Pictures in the records below are skipped; the rest is copied exactly.

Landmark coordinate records

════

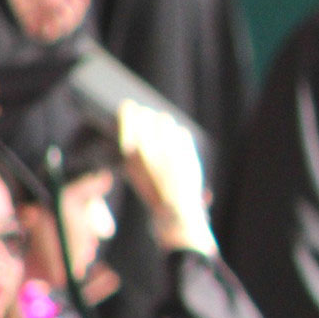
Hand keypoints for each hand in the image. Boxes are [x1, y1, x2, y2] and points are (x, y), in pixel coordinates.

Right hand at [118, 103, 215, 255]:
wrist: (174, 211)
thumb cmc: (152, 190)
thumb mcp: (134, 170)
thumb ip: (132, 146)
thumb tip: (134, 120)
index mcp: (132, 153)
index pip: (131, 116)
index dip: (130, 110)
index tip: (129, 106)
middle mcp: (152, 149)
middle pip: (150, 116)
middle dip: (149, 117)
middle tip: (148, 121)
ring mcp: (172, 149)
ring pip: (167, 121)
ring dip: (164, 125)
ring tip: (162, 134)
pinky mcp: (188, 152)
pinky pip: (183, 133)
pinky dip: (179, 136)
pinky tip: (175, 144)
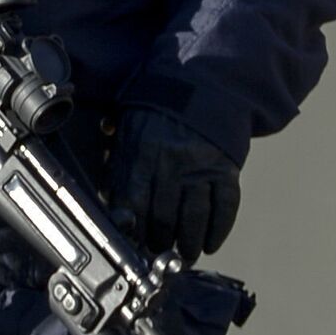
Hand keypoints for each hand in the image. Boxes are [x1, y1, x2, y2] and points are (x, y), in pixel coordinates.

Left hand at [106, 107, 240, 263]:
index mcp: (141, 149)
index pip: (132, 200)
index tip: (131, 240)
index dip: (132, 226)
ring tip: (183, 254)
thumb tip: (109, 195)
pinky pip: (224, 208)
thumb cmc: (158, 104)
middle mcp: (171, 161)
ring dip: (187, 243)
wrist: (203, 80)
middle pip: (162, 215)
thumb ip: (118, 158)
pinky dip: (218, 230)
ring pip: (193, 218)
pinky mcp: (226, 168)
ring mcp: (201, 166)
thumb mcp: (127, 122)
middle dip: (158, 240)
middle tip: (156, 250)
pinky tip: (210, 243)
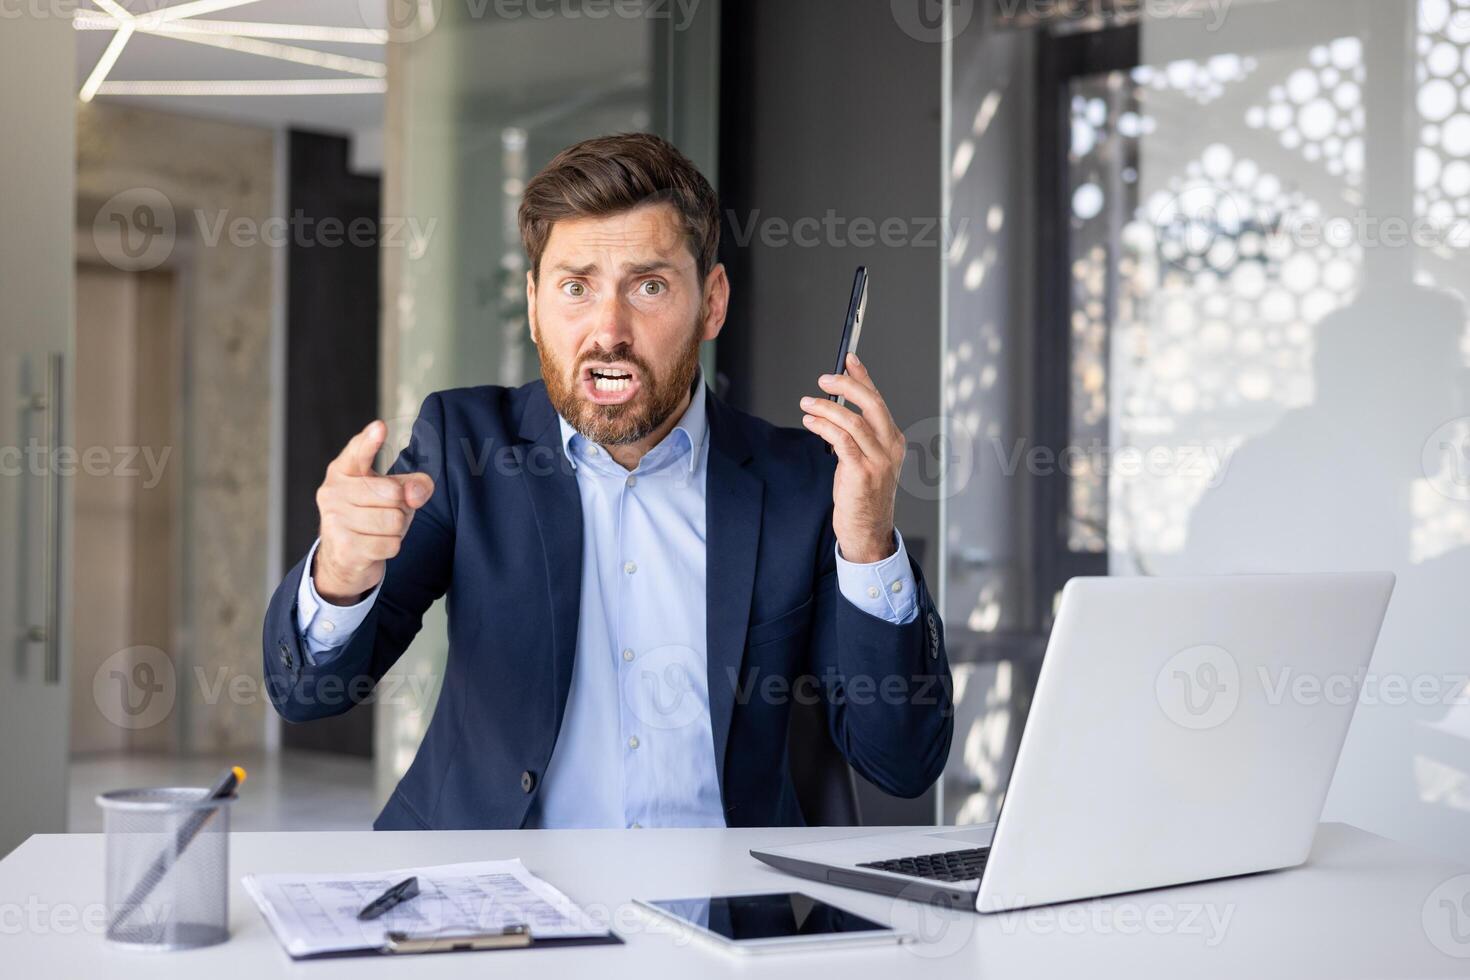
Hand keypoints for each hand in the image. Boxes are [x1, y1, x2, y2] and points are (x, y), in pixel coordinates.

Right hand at [313, 420, 434, 604]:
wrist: (343, 559)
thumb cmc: (371, 516)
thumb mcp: (393, 494)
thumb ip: (411, 485)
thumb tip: (417, 492)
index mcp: (342, 470)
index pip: (358, 452)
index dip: (370, 441)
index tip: (380, 427)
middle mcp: (333, 492)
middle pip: (393, 493)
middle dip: (400, 507)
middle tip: (385, 514)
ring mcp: (335, 520)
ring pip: (394, 520)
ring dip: (397, 530)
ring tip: (379, 531)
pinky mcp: (344, 548)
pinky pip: (391, 544)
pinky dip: (391, 547)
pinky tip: (375, 546)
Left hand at [799, 353, 904, 563]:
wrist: (868, 531)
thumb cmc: (863, 496)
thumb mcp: (864, 460)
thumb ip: (856, 436)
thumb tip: (834, 408)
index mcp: (893, 440)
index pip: (878, 400)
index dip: (863, 376)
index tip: (848, 359)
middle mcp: (890, 448)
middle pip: (871, 403)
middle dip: (846, 385)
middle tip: (824, 379)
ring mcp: (879, 461)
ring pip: (853, 421)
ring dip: (827, 408)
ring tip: (807, 403)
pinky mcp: (862, 474)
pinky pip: (842, 441)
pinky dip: (824, 427)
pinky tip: (811, 422)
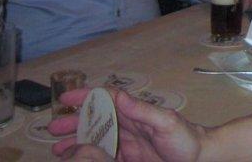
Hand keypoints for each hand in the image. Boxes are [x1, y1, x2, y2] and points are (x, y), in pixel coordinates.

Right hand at [50, 88, 206, 160]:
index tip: (66, 98)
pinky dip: (88, 157)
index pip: (106, 99)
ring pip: (95, 140)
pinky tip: (76, 161)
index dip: (86, 96)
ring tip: (57, 150)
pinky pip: (103, 157)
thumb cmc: (185, 137)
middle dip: (73, 122)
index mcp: (135, 113)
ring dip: (76, 142)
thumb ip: (142, 110)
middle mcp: (127, 125)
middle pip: (95, 120)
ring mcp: (126, 143)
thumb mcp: (165, 121)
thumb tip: (119, 96)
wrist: (198, 159)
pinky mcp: (127, 159)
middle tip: (53, 128)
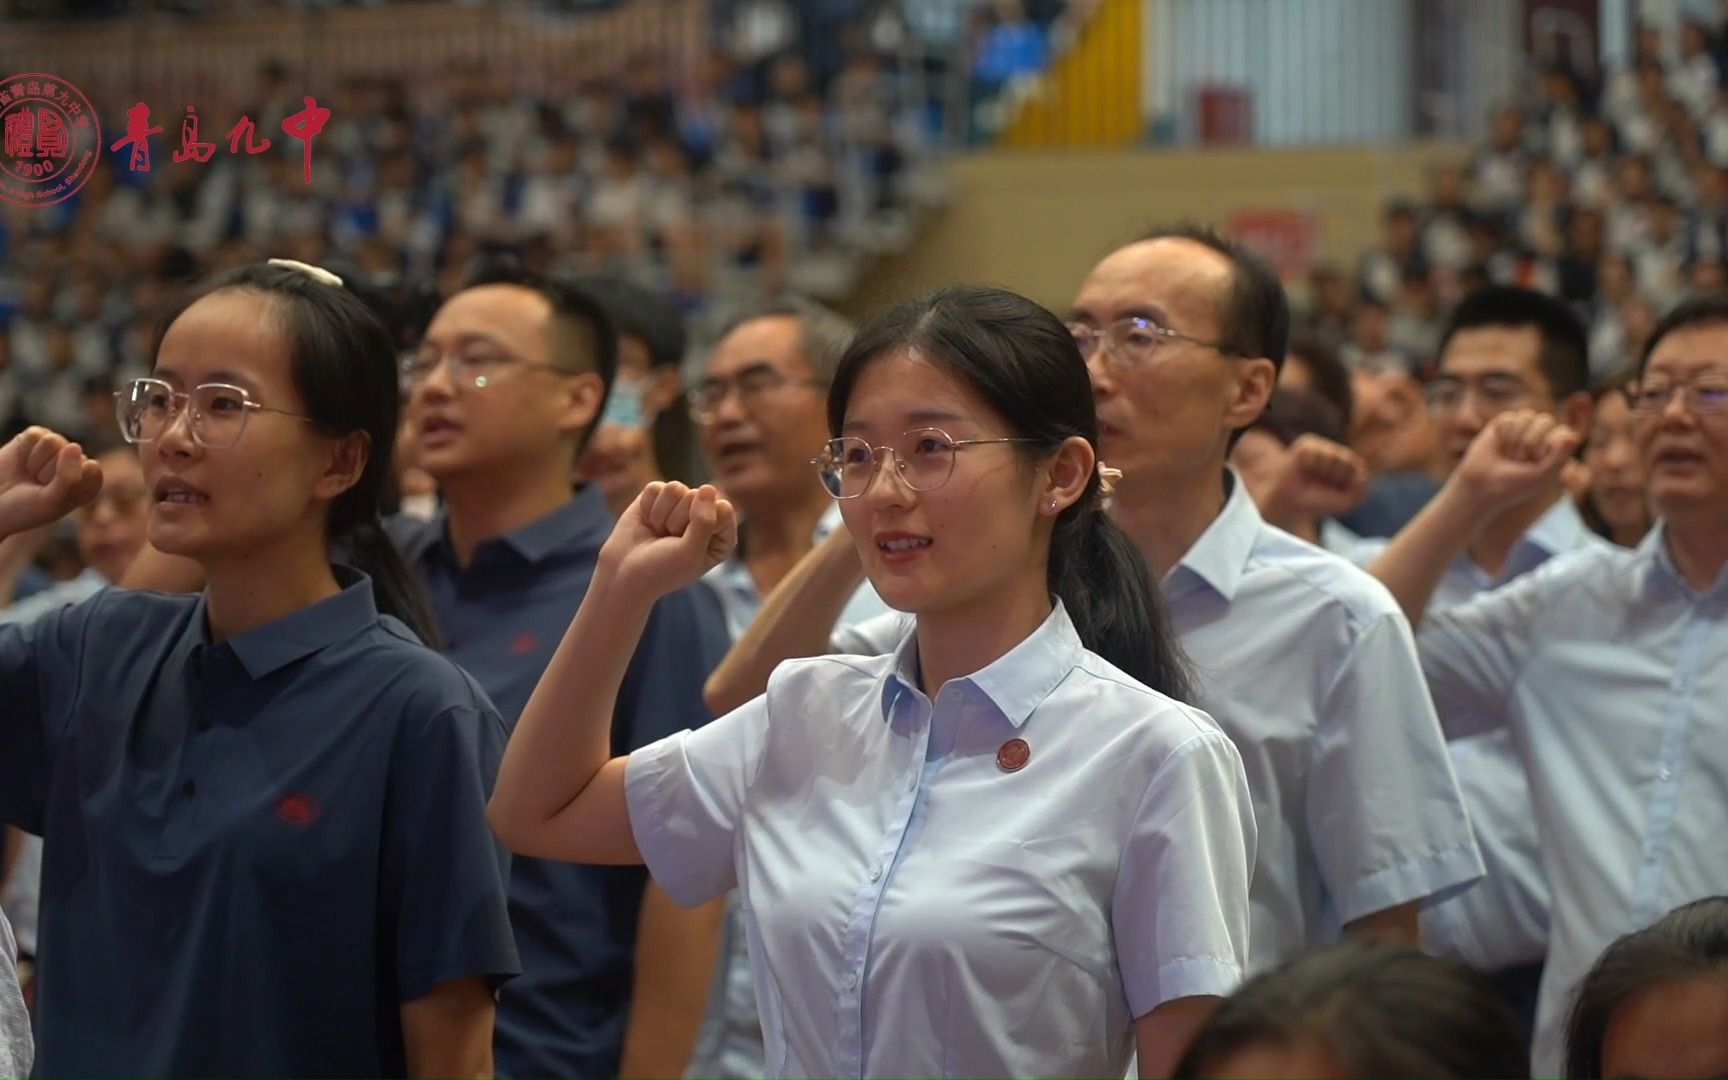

════

### REPLY TO THE TASK:
Hand keypoints for each hand in the image. Boxes are [x1, y1, x2, y2] and points are (x, y), in pixel coordinates.

Right hand at [118, 103, 215, 255]:
wrist: (174, 211)
thumb cmc: (152, 190)
thumb mcp: (134, 170)
thumb ip: (132, 146)
thumb tip: (134, 120)
index mcp: (132, 153)
index pip: (131, 116)
index dip: (130, 110)
index tip: (129, 106)
middle mcp: (152, 149)
middle pip: (150, 116)
middle dip: (149, 117)
middle tip: (148, 121)
ring mcp: (172, 149)
ring pip: (167, 121)
ring dip: (164, 125)
ring tip: (162, 134)
pinky mcp: (188, 152)
pinky pip: (183, 133)
pinky dip: (179, 136)
pinky tip: (175, 144)
Hand keypoints for each hand in the image. Boxes are [x1, y1, x2, y2] and points are (x, y), in pixel coordinates.

Left hand at [106, 107, 240, 263]:
index mcp: (141, 149)
index pip: (132, 200)
index tip: (131, 240)
index dip: (132, 226)
ring tip: (183, 254)
thumb tip: (109, 195)
pinky pip: (224, 208)
thumb cmc: (158, 104)
middle mcp: (171, 161)
ring dip: (187, 243)
wrist: (203, 80)
middle pip: (162, 215)
thumb ip: (118, 158)
pinky dip: (218, 230)
ring pip: (193, 218)
pinky mcp: (226, 168)
ring mcp: (201, 166)
thumb mcp: (127, 122)
middle dip: (158, 240)
middle tip: (156, 250)
pinky tip: (210, 243)
Hand keypoints for each hand in the image. Boxes are [x1, y1, x2, y2] and points are (x, y), in pixel coordinates.

Right hand at [313, 420, 434, 604]:
wrist: (343, 559)
thumb cmc: (371, 516)
thumb mcp: (393, 494)
thumb ip: (411, 485)
thumb tip: (417, 492)
index mcp: (342, 470)
index pip: (358, 452)
index dip: (370, 441)
index tip: (380, 427)
middle mcp: (333, 492)
middle pip: (393, 493)
middle dip: (400, 507)
middle tip: (385, 514)
ring mcp: (335, 520)
ring pip: (394, 520)
ring dip: (397, 530)
ring tip: (379, 531)
pinky mcp: (344, 548)
pinky pip: (391, 544)
pinky dip: (391, 547)
pinky tip: (375, 546)
Left hand at [799, 353, 904, 563]:
wrist: (868, 531)
thumb cmc: (863, 496)
thumb mcp: (864, 460)
thumb ip: (856, 436)
thumb tip: (834, 408)
index mcp: (893, 440)
index pip: (878, 400)
index dip: (863, 376)
index tip: (848, 359)
middle mcp: (890, 448)
middle pip: (871, 403)
middle dip: (846, 385)
middle tip: (824, 379)
ring mcp: (879, 461)
ring pip: (853, 421)
ring dip: (827, 408)
ring tip: (807, 403)
pinky mcp: (862, 474)
pinky pip: (842, 441)
pinky dip: (824, 427)
pinky tip: (811, 422)
Hand keypoints for each hand in the image. Boxes are [x1, y1, x2, y2] and points are (x, y), in pixel coordinates.

Right hand at [50, 88, 206, 160]:
index tip: (66, 98)
pinky dip: (88, 157)
index pip: (106, 99)
ring pip: (95, 140)
pinky tip: (76, 161)
index dip: (86, 96)
ring tip: (57, 150)
pinky pip: (103, 157)
thumb cmc: (185, 137)
middle dip: (73, 122)
index mcp: (135, 113)
ring dip: (76, 142)
thumb ip: (142, 110)
middle mcp: (127, 125)
middle pip: (95, 120)
ring mcp: (126, 143)
thumb mcp: (165, 121)
thumb tip: (119, 96)
wrist: (198, 159)
pinky mcp: (127, 159)
middle tip: (53, 128)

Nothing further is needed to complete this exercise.